One of the biggest lies ever told...
is that "I am the only one." as in: "I am the only one who has ever gone through this." or "I am the only one who has ever felt this way." No matter what words follow "I am the only one", the subtext is the same: "There is something wrong with me." This pattern of thought isolates us. Causes us to withdraw from one another for fear of being exposed.
Lately, I've come across various articles, and listened to podcasts and interviews involving actors in various stages and levels of their respective careers. What I have heard is a variety of thoughts and feelings that mirror my own. Last year was a record year for my acting career, and at the beginning of this year (when auditions were especially slow) I was asking myself "what if?" Y'all know the drill (all together now) "What I never get another gig?" "What if last year was a fluke?" "What if they* discover I'm really just winging it all?" In my head I knew that trying to find answers to these questions was a fool's errand, but in my gut, I really wondered. In my efforts to shake these thoughts, I started painting more, reading more, writing, listening to music, planning travel...indulging my other interests. My rationale was that living a more well-rounded life would actually serve my acting, and if I never acted again, at least I'd have a well-rounded life.
Many of the other actors (some big names, some not) in the interviews and articles were saying the same things: "What if I never get another job?" "What if they* find out I'm a fraud?" And then there were several who had reached the same conclusion that I have: That it's important to have other interests, other options, and people in your life that help you keep it all in perspective. I was relieved to realized that I am not the only one who had these thoughts, and that asking these questions doesn't mean I'm faithless, it means I'm human. And I'm really glad to know I'm not the only one.
I'm headed to Portland to shoot my commercial spot. I'm particularly proud of myself because I'm NOT taking my computer with me. Okay, I'll still have my Treo, but this is a big step! I will be sure to post pix when I return.
Ciao!
*Who are "they" anyway??
I know what you mean - I saw an article in the NY Times lately about feelings of phoniness, and I thought of all the big actors that I've heard say - "Everytime I get on set I expect someone to realize I don't belong there."
http://backstage.blogs.com/unscripted/2008/03/one-of-the-bigg.html#comments
And I do it myself - including the last job offer I got, where I think I listed 7 superficial reasons why they had cast me - BEFORE thinking, "Hey, maybe it's because I gave a great read and they think I'm talented."
But yeah, pretty much all we can do is work to create as much of the life we want as we can - dealing with the things that are in our control - things that bring us joy.
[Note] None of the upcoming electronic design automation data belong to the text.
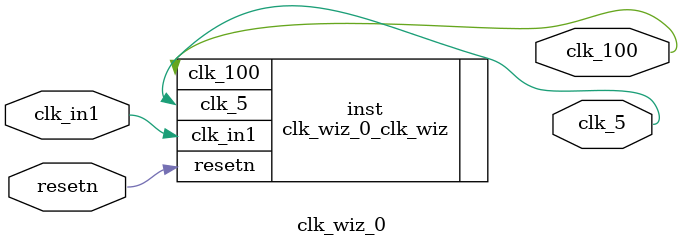
<source format=v>


`timescale 1ps/1ps

(* CORE_GENERATION_INFO = "clk_wiz_0,clk_wiz_v6_0_15_0_0,{component_name=clk_wiz_0,use_phase_alignment=true,use_min_o_jitter=false,use_max_i_jitter=false,use_dyn_phase_shift=false,use_inclk_switchover=false,use_dyn_reconfig=false,enable_axi=0,feedback_source=FDBK_AUTO,PRIMITIVE=MMCM,num_out_clk=2,clkin1_period=10.000,clkin2_period=10.000,use_power_down=false,use_reset=true,use_locked=false,use_inclk_stopped=false,feedback_type=SINGLE,CLOCK_MGR_TYPE=NA,manual_override=false}" *)

module clk_wiz_0 
 (
  // Clock out ports
  output        clk_100,
  output        clk_5,
  // Status and control signals
  input         resetn,
 // Clock in ports
  input         clk_in1
 );

  clk_wiz_0_clk_wiz inst
  (
  // Clock out ports  
  .clk_100(clk_100),
  .clk_5(clk_5),
  // Status and control signals               
  .resetn(resetn), 
 // Clock in ports
  .clk_in1(clk_in1)
  );

endmodule

</source>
Posted by: A Pinyan | March 05, 2008 at 09:08 AM
Have a great shoot!
Posted by: Stacey Jackson | March 05, 2008 at 12:40 PM
We all know that there is nothing new under the sun, so whatever it is that each one of us goes through, is not unique. Somebody else has already been there, done that.
Those 'what if' moments we have help keep us on our toes. We eventually get through those 'what if' moments and most of realize that it wasn't so bad after all and that we have actually grown from the experience and are able to help somebody else.